Aperçu pratique et interview d'Atomfall - une apocalypse très britannique

David Jenkins - Metro - 03/09
Les créateurs de Sniper Elite et Zombie Army se tournent vers un jeu post-apocalypse se déroulant au Royaume-Uni, dans un croisement entre Fallout et The Wicker Man.
Atomfall – une scène britannique par excellence (Rebellion)

Les créateurs de Sniper Elite et Zombie Army se tournent vers un jeu post-apocalypse se déroulant au Royaume-Uni, dans un croisement entre Fallout et The Wicker Man.

Au rythme où vont les choses, nous pourrions finir par avoir au moins un jeu vidéo manifestement britannique chaque année. En 2024, nous avons eu Dieu merci, vous êtes là ! et l’année prochaine, il y aura Rebellion’s Atomfall à espérer – un jeu d’aventure de survie post-apocalyptique se déroulant dans la région des Lacs. Un par an peut ne pas sembler beaucoup, mais c’est une grande amélioration par rapport à aucun, alors nous l’accepterons.

Nous avons eu environ 20 minutes pratiques avec Atomfall à la Gamescom, mais avant cela, tout ce que nous en savions était la brève bande-annonce du Xbox Summer Showcase, où il donnait l'impression d'être une version britannique de Fallout. Pas aussi littéralement que Fallout London, créé par des fans, mais toujours un jeu inspiré des jeux en monde ouvert à la première personne de Bethesda, ainsi que de Metro 2033 et S.T.A.L.K.E.R.

En discutant avec Ben Fisher, responsable associé du design de Rebellion, il est devenu clair que les inspirations du jeu s'étendent au-delà des simples jeux jusqu'aux films et émissions de télévision britanniques classiques, tels que The Wicker Man et The Quartermass Experiment. 20 minutes n’étaient pas assez longues pour bien maîtriser le jeu, mais la discussion qui a suivi avec Fisher a été très encourageante, avec un jeu qui semble véritablement britannique en termes de décor, de ton et de gameplay.

On nous a donné très peu d'histoire avant de commencer à jouer, seulement que notre personnage s'est récemment réveillé du coma et qu'entre-temps, le Royaume-Uni, ou du moins la majeure partie de la Cumbrie, a été dévasté par un accident nucléaire.
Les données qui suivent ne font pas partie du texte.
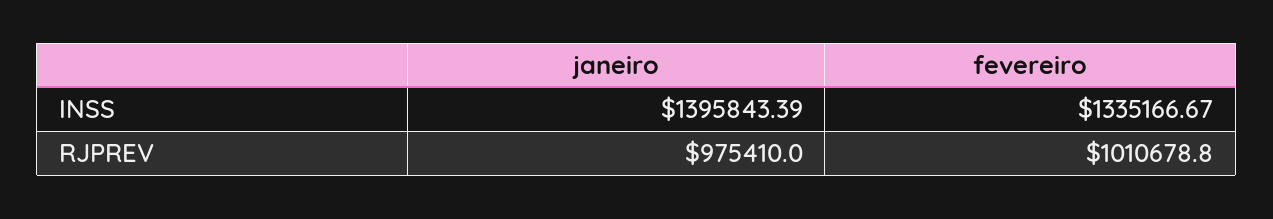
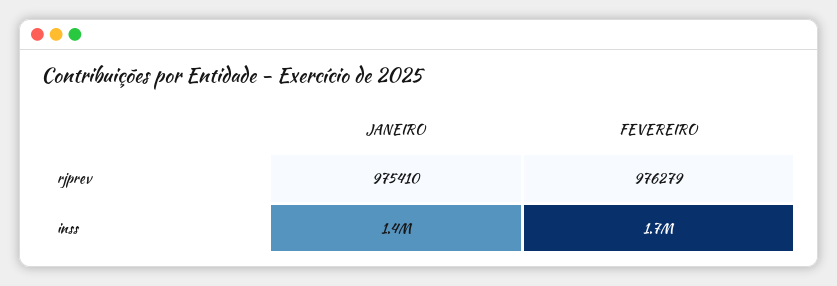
  {
    "janeiro": {
      "INSS": 1395843.39,
      "RJPREV": 975410
    },
    "fevereiro": {
-     "INSS": 1335166.67,
+     "INSS": 1700000,
-     "RJPREV": 1010678.8
+     "RJPREV": 976279
    }
  }

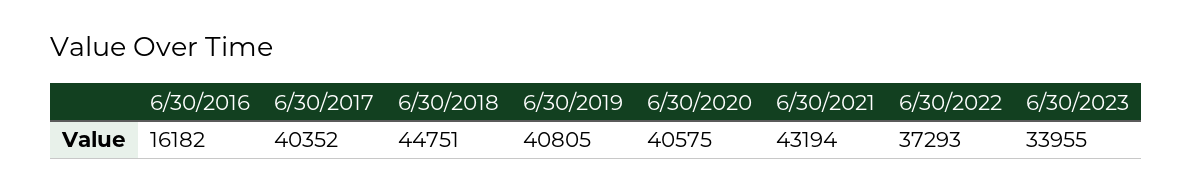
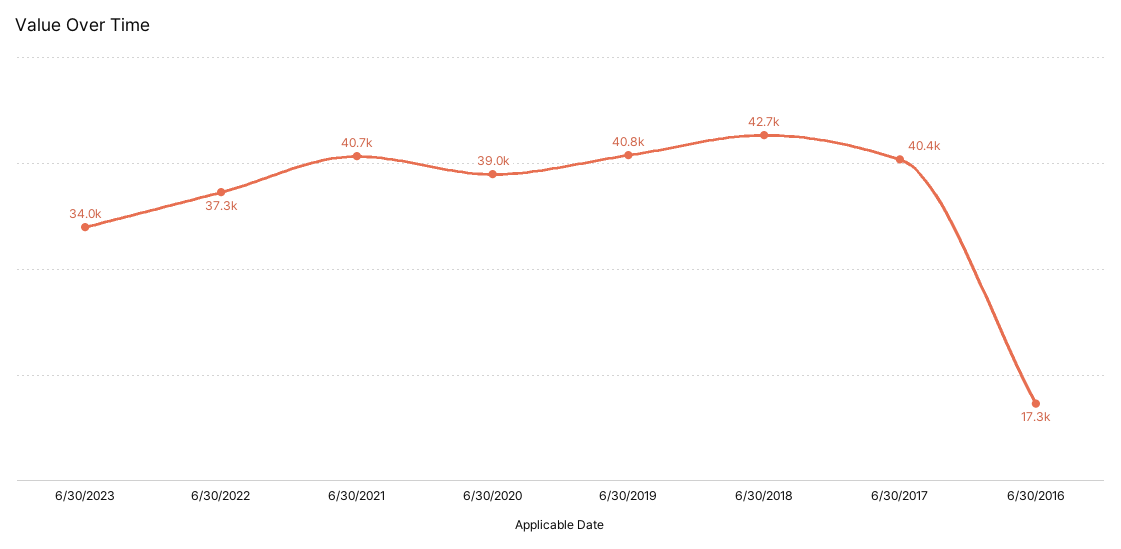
  {
-   "6/30/2016": 16182,
+   "6/30/2016": 17300,
    "6/30/2017": 40352,
-   "6/30/2018": 44751,
+   "6/30/2018": 42700,
    "6/30/2019": 40805,
-   "6/30/2020": 40575,
+   "6/30/2020": 39000,
-   "6/30/2021": 43194,
+   "6/30/2021": 40700,
    "6/30/2022": 37293,
    "6/30/2023": 33955
  }

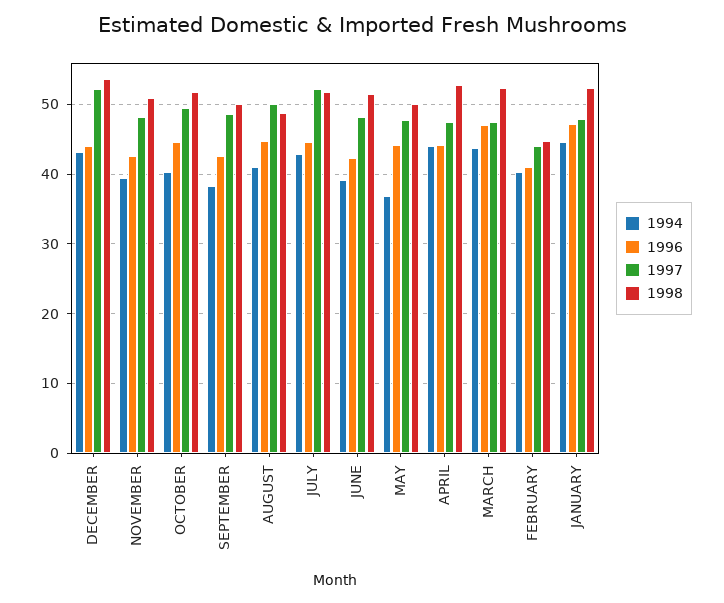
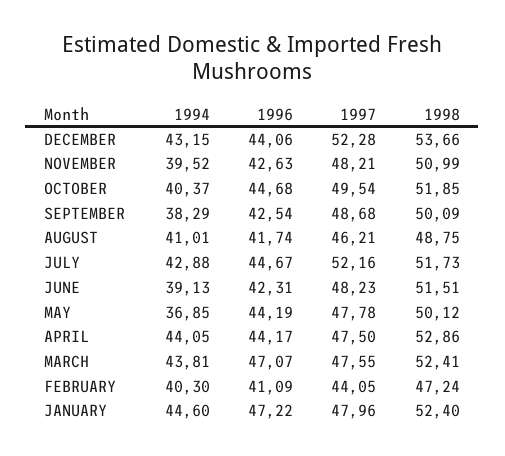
  {
    "1994": {
      "DECEMBER": 43.15,
      "NOVEMBER": 39.52,
      "OCTOBER": 40.37,
      "SEPTEMBER": 38.29,
      "AUGUST": 41.01,
      "JULY": 42.88,
      "JUNE": 39.13,
      "MAY": 36.85,
      "APRIL": 44.05,
      "MARCH": 43.81,
      "FEBRUARY": 40.3,
      "JANUARY": 44.6
    },
    "1996": {
      "DECEMBER": 44.06,
      "NOVEMBER": 42.63,
      "OCTOBER": 44.68,
      "SEPTEMBER": 42.54,
-     "AUGUST": 45,
+     "AUGUST": 41.74,
      "JULY": 44.67,
      "JUNE": 42.31,
      "MAY": 44.19,
      "APRIL": 44.17,
      "MARCH": 47.07,
      "FEBRUARY": 41.09,
      "JANUARY": 47.22
    },
    "1997": {
      "DECEMBER": 52.28,
      "NOVEMBER": 48.21,
      "OCTOBER": 49.54,
      "SEPTEMBER": 48.68,
-     "AUGUST": 50,
+     "AUGUST": 46.21,
      "JULY": 52.16,
      "JUNE": 48.23,
      "MAY": 47.78,
      "APRIL": 47.5,
      "MARCH": 47.55,
      "FEBRUARY": 44.05,
      "JANUARY": 47.96
    },
    "1998": {
      "DECEMBER": 53.66,
      "NOVEMBER": 50.99,
      "OCTOBER": 51.85,
      "SEPTEMBER": 50.09,
      "AUGUST": 48.75,
      "JULY": 51.73,
      "JUNE": 51.51,
      "MAY": 50.12,
      "APRIL": 52.86,
      "MARCH": 52.41,
-     "FEBRUARY": 45,
+     "FEBRUARY": 47.24,
      "JANUARY": 52.4
    }
  }

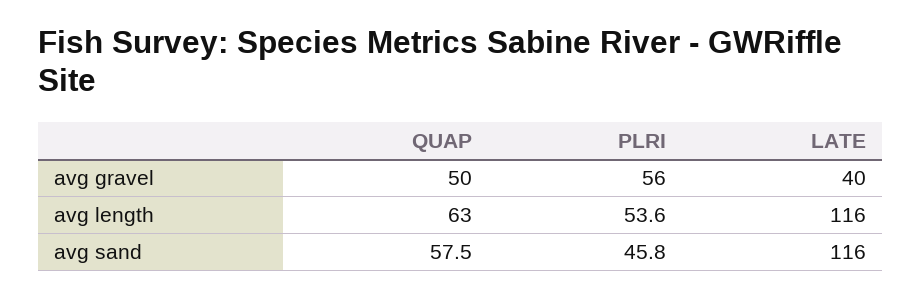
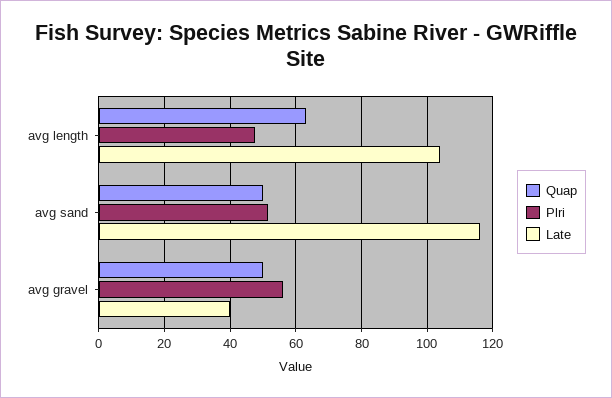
  {
    "QUAP": {
      "avg gravel": 50,
      "avg length": 63,
-     "avg sand": 57.5
+     "avg sand": 50
    },
    "PLRI": {
      "avg gravel": 56,
-     "avg length": 53.6,
+     "avg length": 48,
-     "avg sand": 45.8
+     "avg sand": 52
    },
    "LATE": {
      "avg gravel": 40,
-     "avg length": 116,
+     "avg length": 104,
      "avg sand": 116
    }
  }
Bien qu'apparemment plus proche de la grande étrangeté de S.T.A.L.K.E.R., plutôt que de la destruction plus simple de Fallout.
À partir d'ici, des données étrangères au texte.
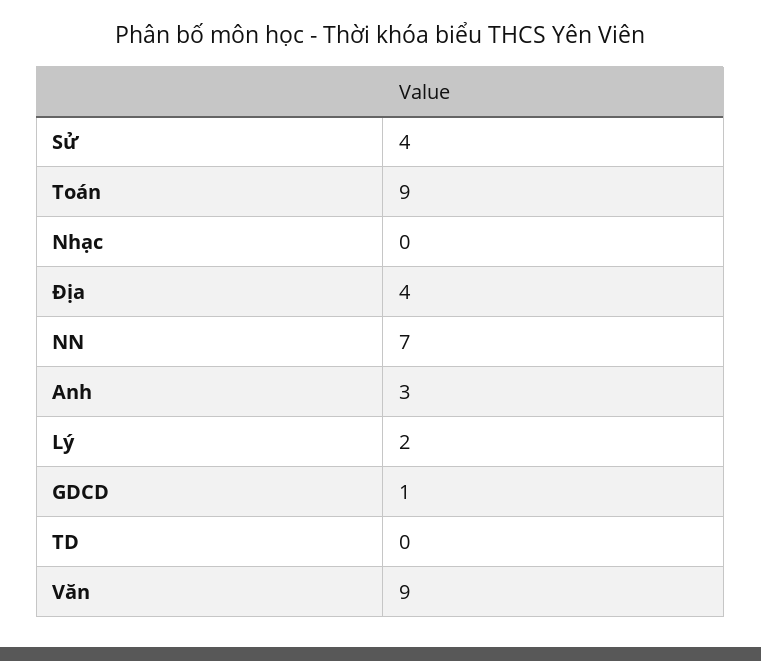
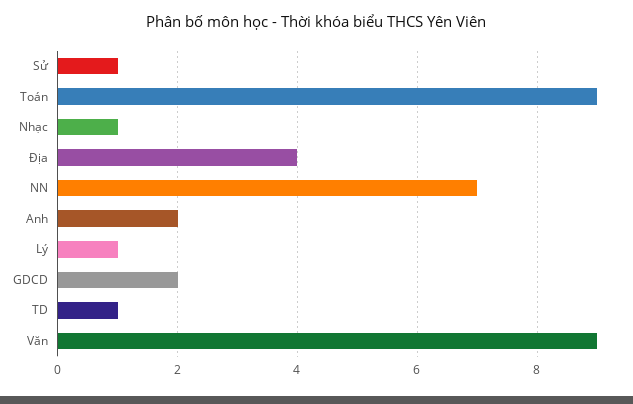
  {
-   "Sử": 4,
+   "Sử": 1,
    "Toán": 9,
-   "Nhạc": 0,
+   "Nhạc": 1,
    "Địa": 4,
    "NN": 7,
-   "Anh": 3,
+   "Anh": 2,
-   "Lý": 2,
+   "Lý": 1,
-   "GDCD": 1,
+   "GDCD": 2,
-   "TD": 0,
+   "TD": 1,
    "Văn": 9
  }

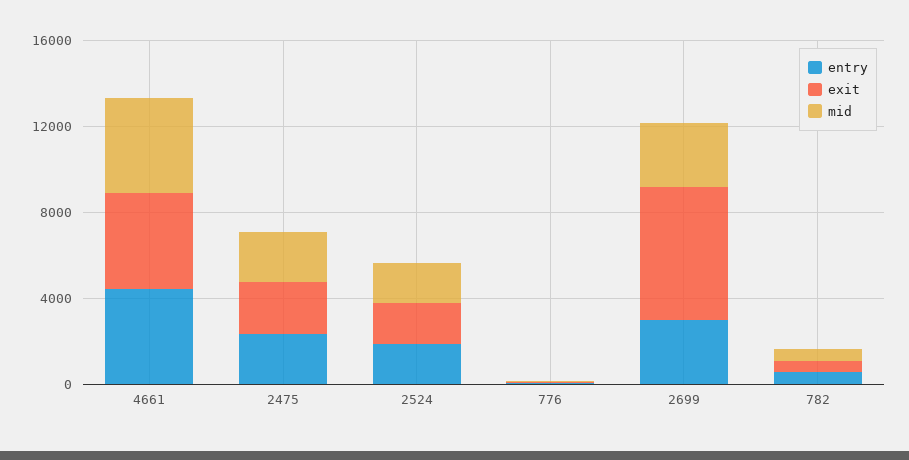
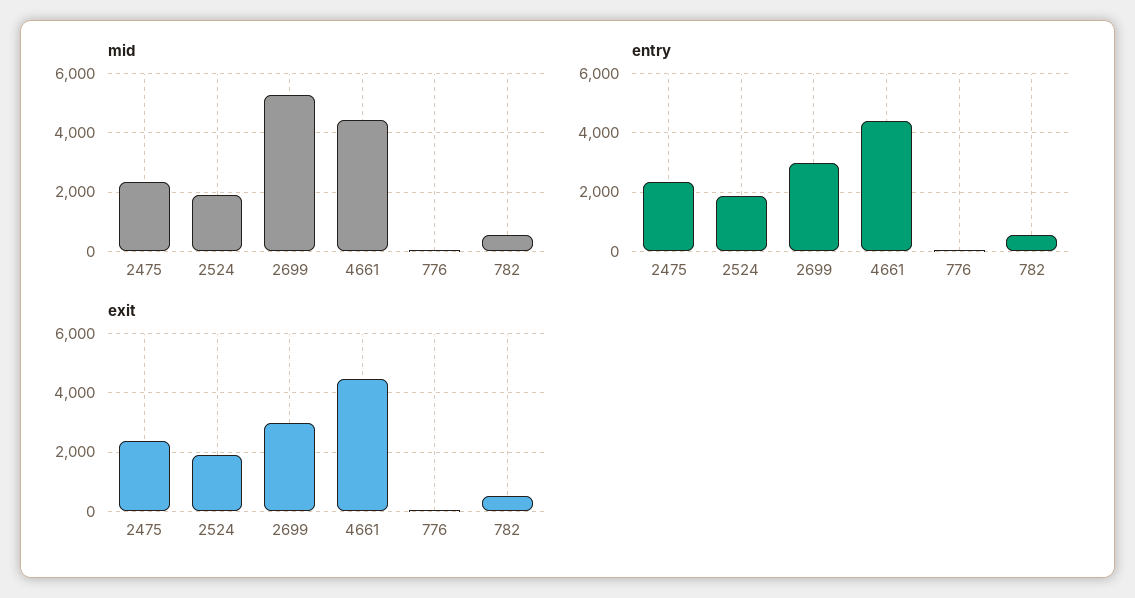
  {
    "entry": {
      "4661": 4500,
      "2475": 2250,
      "2524": 2000,
      "776": 0,
      "2699": 3000,
      "782": 500
    },
    "exit": {
      "4661": 4500,
      "2475": 2500,
      "2524": 2000,
      "776": 0,
-     "2699": 6000,
+     "2699": 3000,
      "782": 500
    },
    "mid": {
      "4661": 4500,
      "2475": 2250,
      "2524": 2000,
      "776": 0,
-     "2699": 3000,
+     "2699": 5250,
      "782": 500
    }
  }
Le jeu se déroule dans une histoire alternative où l'incendie de la centrale nucléaire de Sellafield en 1957 (quand la centrale s'appelait Windscale) s'est avéré plus désastreux que dans la vie réelle et… quelque chose s'est produit. Nous ne savons pas exactement quoi ni le personnage que vous incarnez, mais il y a d’étranges distorsions atmosphériques provenant de l’usine et la plupart des gens ont été évacués.

Ce qui reste, ce sont des charognards et un village chaleureux appelé Wyndham, qui est protégé des charognards, et peut-être d'autres choses, par l'armée. En conséquence, tout le monde semble être devenu un peu fou et il y a un robot des années 50 qui erre dans la ville, donc ce n’est pas seulement l’accident nucléaire qui en fait une histoire alternative.

La démo a commencé dans la très jolie nature sauvage de Cumbria, avec une seule cabine téléphonique qui sonnait sans cesse. Naturellement, nous avons répondu et une voix étrangement déformée nous a dit : « Obéron doit mourir ». Il n'y avait aucune indication sur qui était Obéron mais c'était tout, en termes d'instructions. C’est un point positif dans notre livre, d’autant plus que cela nous rappelle vaguement qu’on nous a dit de sortir et de vaincre Ganondorf dans Zelda : Breath Of The Wild.

Atomfall – nous n’avons jamais pu tirer sur personne, ce qui est bien parce que nous n’avions pas d’arme (Rebellion)

Il y avait plusieurs chemins différents que nous aurions pu suivre à ce stade, mais nous pouvions voir les murs de béton du village non loin de là, alors nous sommes allés pour cela. Nous n'avons jamais vu de charognards et nous n'avons participé à aucune bagarre, mais nous pouvions les entendre et voir de vagues mouvements au loin, alors nous avons fait la chose raisonnable et nous sommes plongés dans l'herbe épaisse et nous sommes frayés un chemin prudemment entre les abris jusqu'à ce que nous arrivé au village.

L'accueil n'était pas vraiment extatique, avec des soldats grogneurs et des habitants méfiants à l'égard des étrangers, mais nous étions autorisés à nous promener librement, à nous faufiler dans le pub pour recueillir les ragots et explorer les limites du mur, au-delà duquel, murmuraient les habitants, s'étendaient. une secte de druides.